We can have an extensive public involvement process. Everybody can have his or her say, but we should suffer no illusion about a consensus emerging from this process. After all the shouting ends, Obama will have to just do it.

From a political standpoint (and it’s all about politics, correct?), it seems like the President can’t lose. Six of the 14 proposed monuments are in key swing or “purple” western states where Obama needs a couple of more points in 2012--Arizona (Northern Sonoran Desert), Colorado (Vermillion Basin), Montana (Bitter Creek and nearby grasslands, referred to as “Montana Plains"), New Mexico (Lesser Prairie Chicken Preserve and Otero Mesa), and Nevada (Heart of the Great Basin). Six are in fairly secure blue tates--California (Bodie Hills, Modoc Plateau and Berrysessa-Snow Mountain), Oregon (Cascades Siskiyou and Owyhee Canyonlandss), and Washington (San Juan Islands). The remaining two are in the internally red Utah (Cedar Mesa and San Rafael Swell) that will never turn blue regardless of what Obama does, so there’s nothing to lose.

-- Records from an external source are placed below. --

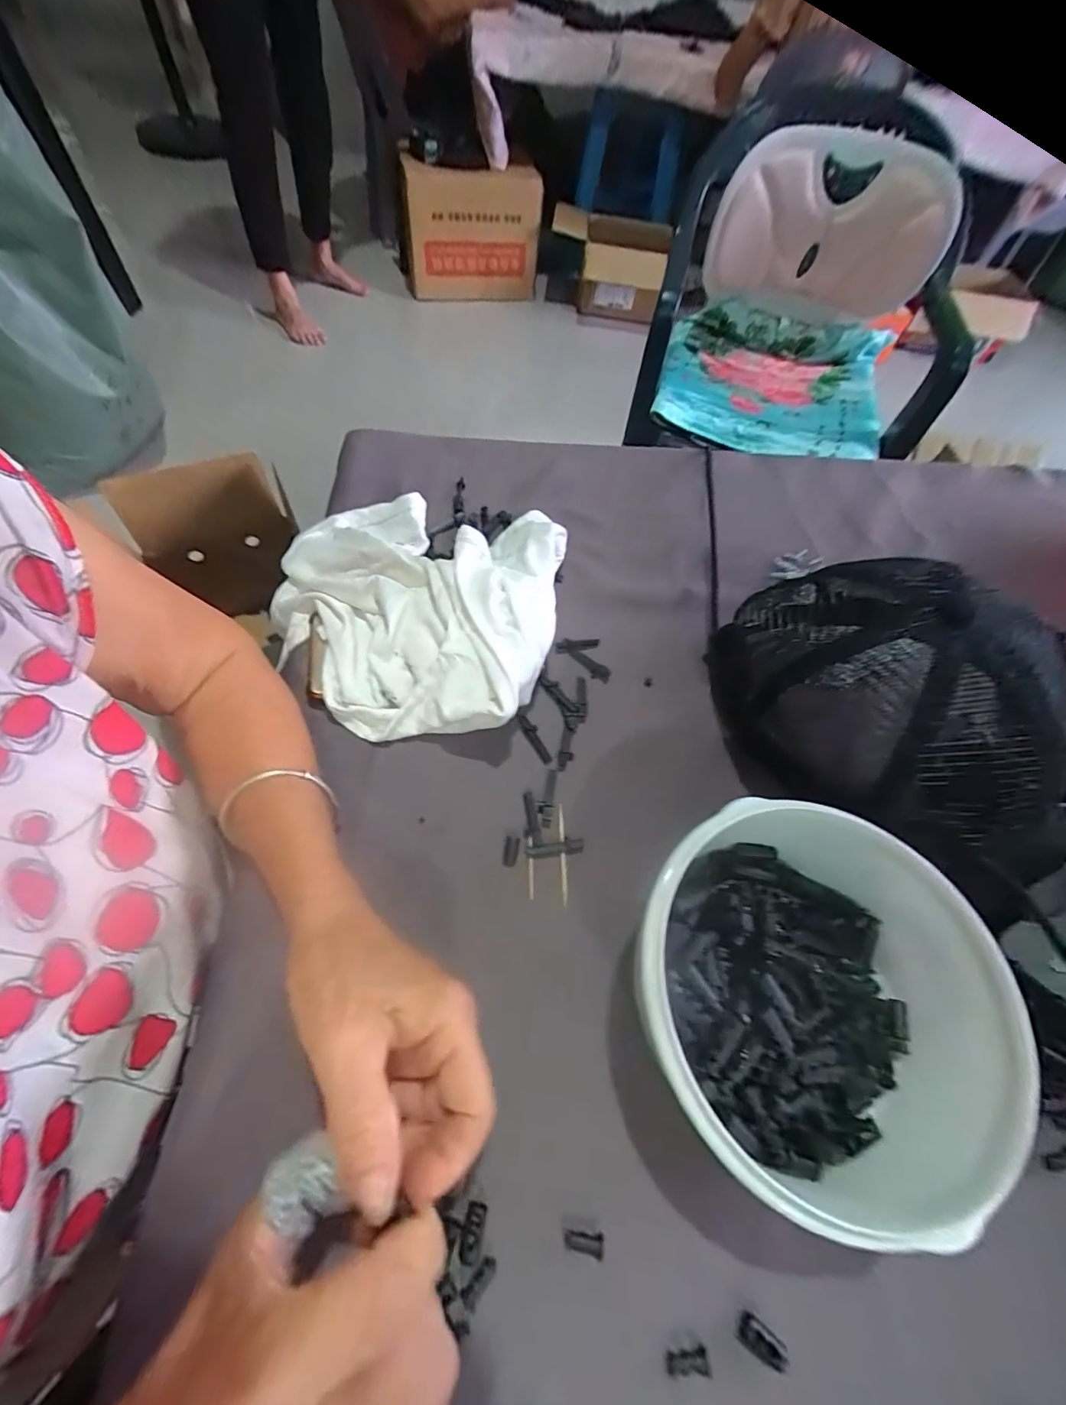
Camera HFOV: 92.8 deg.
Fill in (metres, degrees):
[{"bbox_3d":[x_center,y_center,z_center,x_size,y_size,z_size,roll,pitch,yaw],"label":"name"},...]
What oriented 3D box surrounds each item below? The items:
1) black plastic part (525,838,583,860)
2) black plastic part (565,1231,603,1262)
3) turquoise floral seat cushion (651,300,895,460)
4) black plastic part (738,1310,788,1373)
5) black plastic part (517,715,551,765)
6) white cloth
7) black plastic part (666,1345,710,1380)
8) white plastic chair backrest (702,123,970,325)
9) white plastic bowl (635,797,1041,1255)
[{"bbox_3d":[0.014,0.089,0.311,0.035,0.004,0.010,-6,61,-6],"label":"black plastic part"},{"bbox_3d":[0.023,0.241,0.225,0.017,0.004,0.009,9,61,2],"label":"black plastic part"},{"bbox_3d":[0.403,-0.545,0.861,0.359,0.111,0.255,15,60,3],"label":"turquoise floral seat cushion"},{"bbox_3d":[0.097,0.270,0.214,0.020,0.005,0.011,32,64,14],"label":"black plastic part"},{"bbox_3d":[0.001,0.024,0.348,0.009,0.004,0.040,-27,66,-17],"label":"black plastic part"},{"bbox_3d":[-0.091,-0.079,0.372,0.216,0.053,0.201,17,61,6],"label":"white cloth"},{"bbox_3d":[0.064,0.273,0.209,0.017,0.004,0.008,1,61,-3],"label":"black plastic part"},{"bbox_3d":[0.446,-0.716,0.790,0.330,0.328,0.116,16,94,0],"label":"white plastic chair backrest"},{"bbox_3d":[0.129,0.143,0.246,0.144,0.078,0.153,1,61,-2],"label":"white plastic bowl"}]

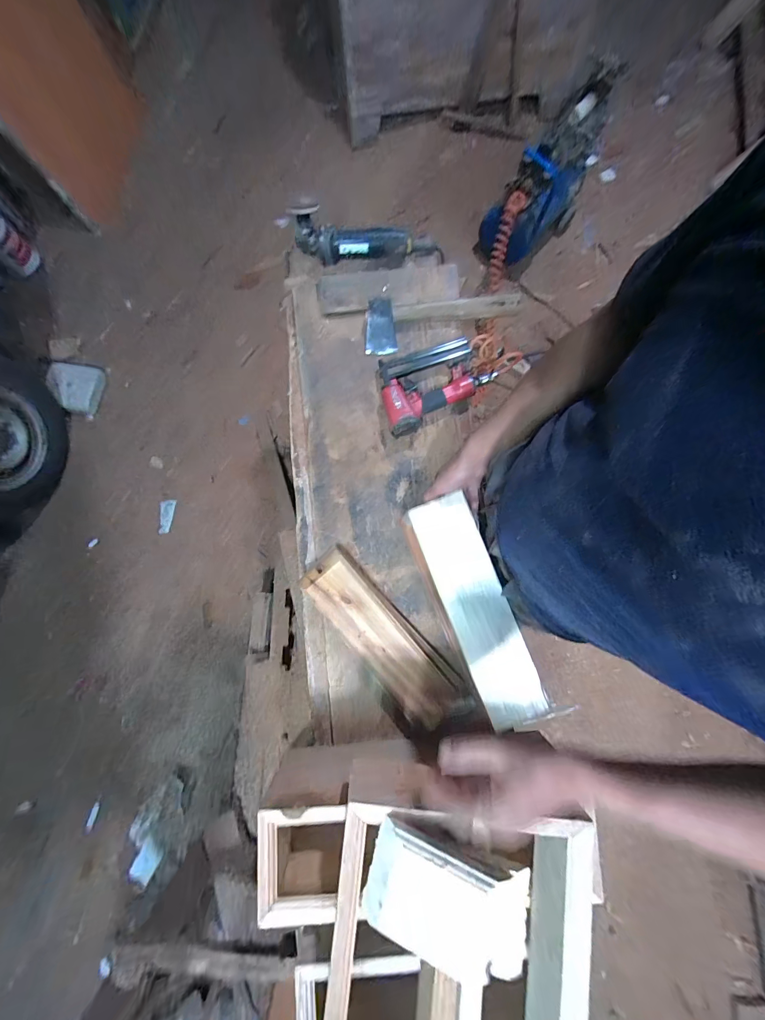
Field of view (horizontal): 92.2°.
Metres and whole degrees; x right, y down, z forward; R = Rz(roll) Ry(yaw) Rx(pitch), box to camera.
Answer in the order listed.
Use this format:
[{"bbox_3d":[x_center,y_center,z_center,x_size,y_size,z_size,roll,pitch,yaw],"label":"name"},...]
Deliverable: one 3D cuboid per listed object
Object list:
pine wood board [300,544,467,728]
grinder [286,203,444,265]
[{"bbox_3d":[-0.005,0.250,0.735,0.120,0.060,0.388,-43,83,-7],"label":"pine wood board"},{"bbox_3d":[-0.028,-0.606,0.811,0.331,0.079,0.075,4,80,1],"label":"grinder"}]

So, it seems, the President and Democrats come out ahead. Plus, let us not forget that, to date, Obama has done pathetically little to appease the millions of environmentalists who voted for him to get some relief from the Bush administration’s endless attack on environmental laws and regulations. If Obama throws down the gauntlet and creates these 14 monuments, disenfranchised Democratic and independent voters might actually vote for him again in 2012, and most people who oppose the monuments voted against him in 2008 and will do it again whether or not he uses the powers granted the President under the Antiquities Act.